Charles inspirou fundo e uniu o coto à prótese. No mesmo instante, as pontas metálicas giraram; a carne voou em partículas, e as pontas, quase vivas, cravaram-se em seu tecido. Uma dor ácida e intensa percorreu-lhe o corpo, fazendo-o estremecer.

Quando a prótese cessou o movimento, Charles, suando, ergueu o novo braço esquerdo, mas percebeu que ele não se mexia.

— Jovem, por que a pressa? Falta um último passo. — A velha, sem pressa, tirou dois frascos de vidro da sacola.

Dentro deles, um vapor esverdeado borbulhava e se agitava.

Vendo a dúvida no rosto de Charles, a velha sorriu, balançando o frasco de leve; com o movimento, a fumaça assumiu a forma fugaz de um rosto humano azul-esverdeado, retorcido num grito mudo.

— Hehehe, nunca viu isso, não é? São almas humanas, usadas para ligar a sua alma a esta mão.

Com um estalo, o frasco foi aberto, e a fumaça rapidamente adentrou a prótese.

Quando o vapor se fundiu ao mecanismo, as engrenagens começaram a girar com estalos. Inscrições púrpuras nas peças brilharam, e Charles sentiu novamente o braço esquerdo.

Abriu e fechou a mão: a prótese respondeu de imediato.

A velha entregou-lhe um pequeno manual, sorrindo gentil como uma avó oferecendo doces ao neto.

— Guarde bem, aqui está o manual.
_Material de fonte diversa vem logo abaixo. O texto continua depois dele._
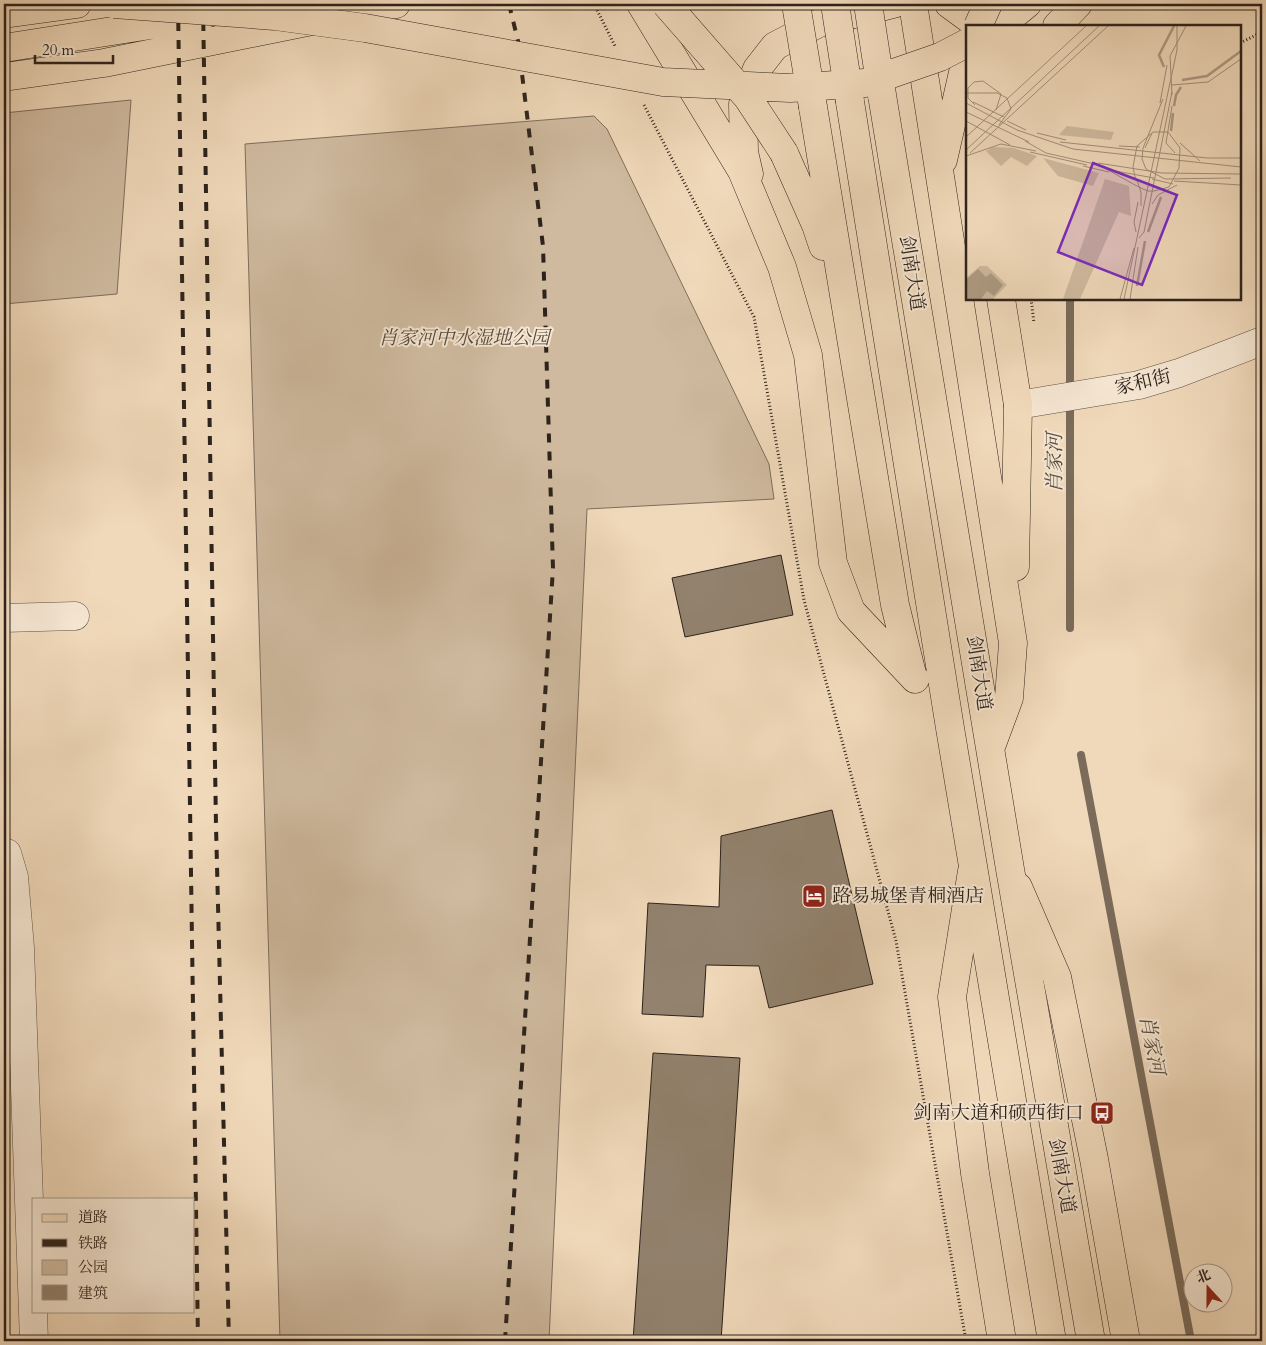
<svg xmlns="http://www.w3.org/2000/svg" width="1266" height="1345" font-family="Cardo,'Noto Serif SC',serif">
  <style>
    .green { fill: #cfba9f; stroke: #7e6e5e }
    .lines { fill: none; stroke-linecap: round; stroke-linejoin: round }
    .stream { stroke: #7a6b5a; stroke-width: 8 }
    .building { fill: #92826e; stroke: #2d231c }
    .minor-casing { stroke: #5e5044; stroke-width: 29 }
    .major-casing { stroke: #2d231c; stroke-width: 29 }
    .highway-casing { stroke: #2d231c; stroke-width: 29 }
    .path { stroke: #2d231c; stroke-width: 3; stroke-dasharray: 1 2.5; stroke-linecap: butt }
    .minor { stroke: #f5e6d2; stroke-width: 28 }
    .major { stroke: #f0d9ba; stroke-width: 28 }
    .highway { stroke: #f0d9ba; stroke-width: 28 }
    .rail { stroke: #2d231c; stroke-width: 4; stroke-dasharray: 9 9; stroke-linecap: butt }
    .highway-bridge-casing { stroke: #2d231c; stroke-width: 29; stroke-linecap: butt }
    .highway-bridge { stroke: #f0d9ba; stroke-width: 28 }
    .labels { text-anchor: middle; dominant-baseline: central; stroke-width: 4; stroke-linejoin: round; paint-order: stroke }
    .street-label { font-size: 19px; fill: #2d231c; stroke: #f5e6d2 }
    .park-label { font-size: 19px; font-style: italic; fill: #56493d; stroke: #f5e6d2 }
    .poi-label { font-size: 19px; fill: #2d231c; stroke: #f5e6d2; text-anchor: start }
    .water-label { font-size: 20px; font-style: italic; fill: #5a4d40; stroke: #f5e6d2 }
    .inset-river { fill: none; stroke: #ae9b84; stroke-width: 2.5 }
    .inset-road { fill: none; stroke: #a2907b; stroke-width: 1 }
    .view { fill: #7b2cbf; fill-opacity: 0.15; stroke: #7b2cbf; stroke-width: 2.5 }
    .inset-edge { fill: none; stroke: #2d231c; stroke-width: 2.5 }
  </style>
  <rect width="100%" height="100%" fill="#f0d9ba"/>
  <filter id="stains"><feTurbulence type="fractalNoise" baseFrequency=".004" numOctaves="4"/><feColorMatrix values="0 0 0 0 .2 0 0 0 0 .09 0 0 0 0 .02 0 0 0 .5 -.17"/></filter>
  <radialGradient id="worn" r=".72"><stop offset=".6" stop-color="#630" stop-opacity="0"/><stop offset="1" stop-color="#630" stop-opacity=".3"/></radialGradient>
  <path class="green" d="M131,100L117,294L4,304V113Z
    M594,116L607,129L769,464L774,499L587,509L549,1341H280L245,144Z"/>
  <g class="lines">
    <path class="stream" d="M1070,299V628
      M1081,755L1191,1341"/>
  </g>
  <path class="building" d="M781,555L793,615L685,637L672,578Z
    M832,810L873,984L769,1008L759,966L706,965L703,1017L642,1014L648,903L719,907L721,836Z
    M653,1053L740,1058L721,1341H633Z"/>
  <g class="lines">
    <g class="minor-casing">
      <path id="minor" d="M1018,405L1139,385L1179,373L1262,341
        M4,618L75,616
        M4,853H7L14,877L20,948L34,1341"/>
    </g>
    <g class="major-casing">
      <path id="major" d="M4,48L157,24L204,15
        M4,77L104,63L396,4
        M972,871L952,997L975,1173L1002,1341
        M1018,887L1057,977L1094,1159L1126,1341"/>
    </g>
    <g class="highway-casing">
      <path id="highway" d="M641,4L742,171L782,267L808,355L833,563L851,611L915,679
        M913,4L1013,643L1009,698L992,744
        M949,4L979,26
        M4,14L77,4
        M1000,26L1027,4
        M1057,26L1078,4
        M882,95L1010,869L1091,1341
        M850,102L950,728L1052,1341
        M813,107L895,605L912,674
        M784,153L816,225L823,246
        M943,160L967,55
        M749,174L744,152L743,104L757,69L775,46L819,23L893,4
        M1001,299L1018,405L1015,567"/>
    </g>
    <path class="path" d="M594,4L615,46
      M1240,43L1262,32
      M644,105L754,317L804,600L896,941L966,1341
      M1031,299L1034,323"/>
    <use href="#minor" class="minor"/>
    <use href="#major" class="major"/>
    <use href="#highway" class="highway"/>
    <path class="rail" d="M178,4L198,1341
      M203,4L216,826L229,1341
      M505,1341L553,568L543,246L518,41L509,4"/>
    <g class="highway-bridge-casing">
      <path id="highway-bridge" d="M114,4L275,16L365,28L663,82L790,88L865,83L940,57L967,43
        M666,4L748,98L784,153
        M796,4L813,107
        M835,4L850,101
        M868,4L882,95
        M978,26L988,4"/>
    </g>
    <use href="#highway-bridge" class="highway-bridge"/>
  </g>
  <defs>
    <g id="hotel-square" transform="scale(1.25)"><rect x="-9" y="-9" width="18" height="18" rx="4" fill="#8f2418" stroke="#f5e6d2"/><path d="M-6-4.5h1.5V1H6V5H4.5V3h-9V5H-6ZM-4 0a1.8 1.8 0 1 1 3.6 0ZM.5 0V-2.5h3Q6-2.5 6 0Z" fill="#fff"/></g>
    <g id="bus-square" transform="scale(1.25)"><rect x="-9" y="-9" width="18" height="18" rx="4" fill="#8f2418" stroke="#f5e6d2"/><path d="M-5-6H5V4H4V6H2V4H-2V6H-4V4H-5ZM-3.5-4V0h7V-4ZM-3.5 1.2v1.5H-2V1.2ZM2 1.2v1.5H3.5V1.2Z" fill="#fff"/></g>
  </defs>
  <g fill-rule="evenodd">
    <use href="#hotel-square" x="814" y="896"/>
    <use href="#bus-square" x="1102" y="1113"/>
  </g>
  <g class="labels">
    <g class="street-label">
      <text transform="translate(912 273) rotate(81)">剑南大道</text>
      <text transform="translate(1143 382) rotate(-13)">家和街</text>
      <text transform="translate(979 673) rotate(81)">剑南大道</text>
      <text transform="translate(1062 1176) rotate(80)">剑南大道</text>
    </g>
    <g class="park-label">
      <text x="464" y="338">肖家河中水湿地公园</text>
    </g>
    <g class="poi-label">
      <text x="832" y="896">路易城堡青桐酒店</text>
      <text x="1084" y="1113" text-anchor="end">剑南大道和硕西街口</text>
    </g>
    <g class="water-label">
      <text transform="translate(1054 463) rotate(-90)">肖家河</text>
      <text transform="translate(1152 1045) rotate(79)">肖家河</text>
    </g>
  </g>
  <g transform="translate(966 25)">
    <rect width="275" height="275" fill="#f0d9ba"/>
    <path d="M101,101L148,107L145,115L93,110ZM27,122L48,123L71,131L61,141L45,132L35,141L20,126ZM77,133L133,148L127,161L92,151ZM139,154L163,161L165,191L153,187L114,274H97ZM14,241H21L41,260L27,274H0V253Z" fill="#cfba9f"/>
    <path d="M12,244L20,252L25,248L37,260L28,271L21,266L15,274H0V255Z" fill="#ae9b84"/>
    <path class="inset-river" d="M198,42L193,30L208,1M216,55L241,51L275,26M208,81L210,70L215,62M205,106L207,88M182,207L195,172M171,261L179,216"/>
    <path class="inset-road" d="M206,60L242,57L275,34M0,68H31L41,73L45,84L33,100M206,70L204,31L220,1M197,74L177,123L176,134L180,144L199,154L265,153M7,77L38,92M0,78L51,105L107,124L275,142M194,78L201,40M9,80L2,73V63L8,57L17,56L35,69L30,85M206,81L200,118L209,128M0,87L63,117M0,96L44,120M41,96L60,105M71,108L100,115M0,112L120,1M59,116L80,128L133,140L169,160L177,164L182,166H188L203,162L213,143L214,123L202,107H187L171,121L167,142L169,152L172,158L174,164L175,168V181M94,117L241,133H275M214,118L234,136M153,121L174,122M179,123L186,108M0,125L133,1M64,127L121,140M4,128L142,1M0,131L35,119L70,126M132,138L196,148L275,149M117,141L143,147M144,145L188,153M186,154L207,159M208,156L275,160M186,179L192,170L211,160M170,207L168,197L172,177M173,213L178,207L206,67M154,274L168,223M158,274L211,25V1M164,274L172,222"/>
    <path class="view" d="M127,138L211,170L176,260L92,227Z"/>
    <rect width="275" height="275" class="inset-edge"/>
  </g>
  <rect width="1266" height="1345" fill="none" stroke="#f0d9ba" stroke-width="20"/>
  <rect x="5" y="5" width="1256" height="1335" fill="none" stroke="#2d231c" stroke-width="2.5"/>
  <rect x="10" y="10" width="1246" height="1325" fill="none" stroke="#2d231c"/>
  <rect x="32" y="1198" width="162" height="115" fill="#f5e6d2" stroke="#a59889"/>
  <rect x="42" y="1214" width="25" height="8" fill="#f0d9ba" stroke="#a59889"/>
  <text x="78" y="1222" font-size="15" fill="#2d231c">道路</text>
  <rect x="42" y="1239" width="25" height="8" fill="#2d231c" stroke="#a59889"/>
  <text x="78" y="1248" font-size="15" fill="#2d231c">铁路</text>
  <rect x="42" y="1260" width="25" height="15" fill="#cfba9f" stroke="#a59889"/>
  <text x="78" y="1272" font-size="15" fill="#2d231c">公园</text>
  <rect x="42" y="1285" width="25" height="15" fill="#92826e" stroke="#a59889"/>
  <text x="78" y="1298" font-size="15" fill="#2d231c">建筑</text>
  <g transform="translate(1208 1288) rotate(339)"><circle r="24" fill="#f5e6d2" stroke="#a59889"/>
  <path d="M0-4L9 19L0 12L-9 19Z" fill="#8f2418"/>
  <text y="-8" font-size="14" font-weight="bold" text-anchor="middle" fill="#2d231c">北</text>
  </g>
  <path d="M35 55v8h78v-8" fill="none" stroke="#2d231c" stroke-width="2.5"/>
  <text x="42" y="55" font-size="15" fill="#2d231c" stroke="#f5e6d2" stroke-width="4" paint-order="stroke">20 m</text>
  <rect width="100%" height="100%" filter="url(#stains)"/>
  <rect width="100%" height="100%" fill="url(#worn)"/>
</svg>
Não esqueça de pingar óleo de baleia nos intervalos indicados. Se der algum problema, venha me procurar que faço ela voltar para conserto.

Vendo o frasco vazio nas mãos da velha, Charles, com expressão complexa, pegou o manual e saiu em direção à saída, acompanhado do médico já de pé.

Nas ruas do porto, Charles testava a nova mão esquerda.

— Tcham! — Uma corrente de dentes afiados saltou de seu pulso. Ao comando de seu pensamento, a serra girou em velocidade assustadora.

Só de ver, Charles imaginava o poder destrutivo daquela lâmina; acreditava até que cortava melhor que sua Lâmina Negra.

— Clac, clac, clac. — Ele observou a palma da mão abrir, e de dentro saltou um arpão preso a uma corrente, que se fixou na chaminé de um prédio à frente.

Com um comando mental, as engrenagens da prótese retraíram a corrente, puxando-o rapidamente para o alto do telhado.

Com esse recurso, mesmo em locais sem apoio, ele teria como se locomover.

Mas o que mais surpreendia Charles era a sensibilidade do novo braço. Com um giro de pulso, a Lâmina Negra bailava entre seus dedos, deixando rastros de sombras no ar.

Valendo cada um dos três milhões de ecos, aquela prótese era, sem dúvida, mais ágil que sua mão original.